A user independent denoising method for x-nuclei MRI and MRS
Nichlas Vous Christensen, Michael Vaeggemose, Nikolaj Bøgh, Esben S. S. Hansen, Jonas L. Olesen, Yaewon Kim, Daniel B. Vigneron, Jeremy W. Gordon, Sune N. Jespersen, Christoffer Laustsen
Abstract
Purpose
X-nuclei (also called non-proton MRI) MRI and spectroscopy are limited by the intrinsic low SNR as compared to conventional proton imaging. Clinical translation of x-nuclei examination warrants the need of a robust and versatile tool improving image quality for diagnostic use. In this work, we compare a novel denoising method with fewer inputs to the current state-of-the-art denoising method.
Methods
Denoising approaches were compared on human acquisitions of sodium (23Na) brain, deuterium (2H) brain, carbon (13C) heart and brain, and simulated dynamic hyperpolarized 13C brain scans, with and without additional noise.

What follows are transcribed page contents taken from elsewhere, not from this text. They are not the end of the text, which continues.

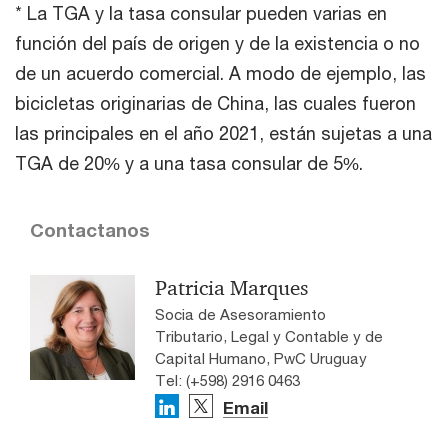
* La TGA y la tasa consular pueden varias en
función del país de origen y de la existencia o no
de un acuerdo comercial. A modo de ejemplo, las
bicicletas originarias de China, las cuales fueron
las principales en el año 2021, están sujetas a una
TGA de 20% y a una tasa consular de 5%.
Contactanos
Patricia Marques
Socia de Asesoramiento
Tributario, Legal y Contable y de
Capital Humano, PwC Uruguay
Tel: (+598) 2916 0463
Email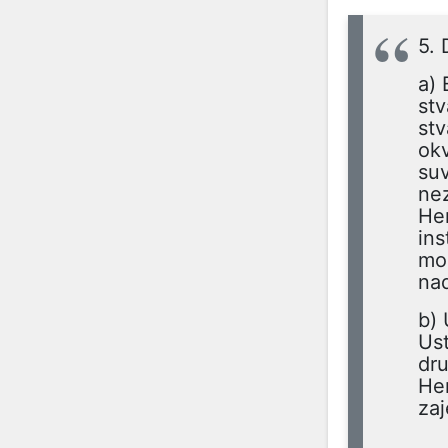
5. 
a) 
stv
stv
okv
suv
nez
He
ins
mog
nad
b) 
Ust
dru
Her
zaj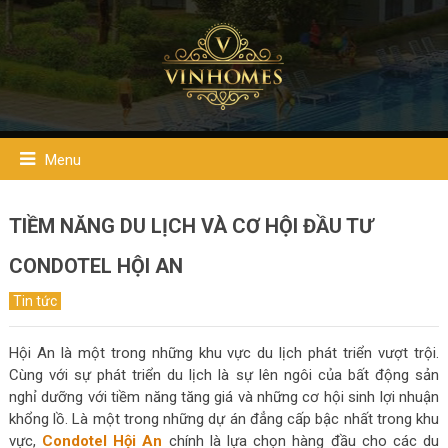
Menu
TIỀM NĂNG DU LỊCH VÀ CƠ HỘI ĐẦU TƯ
CONDOTEL HỘI AN
Tin tức
Hội An là một trong những khu vực du lịch phát triển vượt trội.
Cùng với sự phát triển du lịch là sự lên ngôi của bất động sản
nghỉ dưỡng với tiềm năng tăng giá và những cơ hội sinh lợi nhuận
khổng lồ. Là một trong những dự án đẳng cấp bậc nhất trong khu
vực,
Condotel Hội An
chính là lựa chọn hàng đầu cho các du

The current state-of-the-art denoising method Global-local higher order singular value decomposition (GL-HOSVD) was compared to the few-input method tensor Marchenko-Pastur principal component analysis (tMPPCA). Noise-removal was quantified by residual distributions, and statistical analyses evaluated the differences in mean-square-error and Bland–Altman analysis to quantify agreement between original and denoised results of noise-added data.
Results
GL-HOSVD and tMPPCA showed similar performance for the variety of x-nuclei data analyzed in this work, with tMPPCA removing ˜5% more noise on average over GL-HOSVD. The mean ratio between noise-added and denoising reproducibility coefficients of the Bland–Altman analysis when compared to the original are also similar for the two methods with 3.09 ± 1.03 and 2.83 ± 0.79 for GL-HOSVD and tMPPCA, respectively.
Conclusion
The strength of tMPPCA lies in the few-input approach, which generalizes well to different data sources. This makes the use of tMPPCA denoising a robust and versatile tool in x-nuclei imaging improvements and the preferred denoising method.